HOW TO COMPLETE THIS TASK:
Please set down the whole listing again, precisely.

SUPPLIED RECORDS:
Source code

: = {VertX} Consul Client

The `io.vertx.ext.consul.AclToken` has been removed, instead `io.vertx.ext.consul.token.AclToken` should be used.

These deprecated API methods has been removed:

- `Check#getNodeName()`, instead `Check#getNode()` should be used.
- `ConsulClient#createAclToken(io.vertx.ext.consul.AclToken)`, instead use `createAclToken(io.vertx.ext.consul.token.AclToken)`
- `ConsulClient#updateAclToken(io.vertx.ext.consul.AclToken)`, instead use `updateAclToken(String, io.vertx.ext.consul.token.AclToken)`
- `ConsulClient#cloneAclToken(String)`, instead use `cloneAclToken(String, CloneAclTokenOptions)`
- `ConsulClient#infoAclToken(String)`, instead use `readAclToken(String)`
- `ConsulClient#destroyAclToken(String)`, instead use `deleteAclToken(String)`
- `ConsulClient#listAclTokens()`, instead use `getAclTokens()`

WORKED SOLUTION:
Source code

: = {VertX} Consul Client

The `io.vertx.ext.consul.AclToken` has been removed, instead `io.vertx.ext.consul.token.AclToken` should be used.

These deprecated API methods has been removed:

- `Check#getNodeName()`, instead `Check#getNode()` should be used.
- `ConsulClient#createAclToken(io.vertx.ext.consul.AclToken)`, instead use `createAclToken(io.vertx.ext.consul.token.AclToken)`
- `ConsulClient#updateAclToken(io.vertx.ext.consul.AclToken)`, instead use `updateAclToken(String, io.vertx.ext.consul.token.AclToken)`
- `ConsulClient#cloneAclToken(String)`, instead use `cloneAclToken(String, CloneAclTokenOptions)`
- `ConsulClient#infoAclToken(String)`, instead use `readAclToken(String)`
- `ConsulClient#destroyAclToken(String)`, instead use `deleteAclToken(String)`
- `ConsulClient#listAclTokens()`, instead use `getAclTokens()`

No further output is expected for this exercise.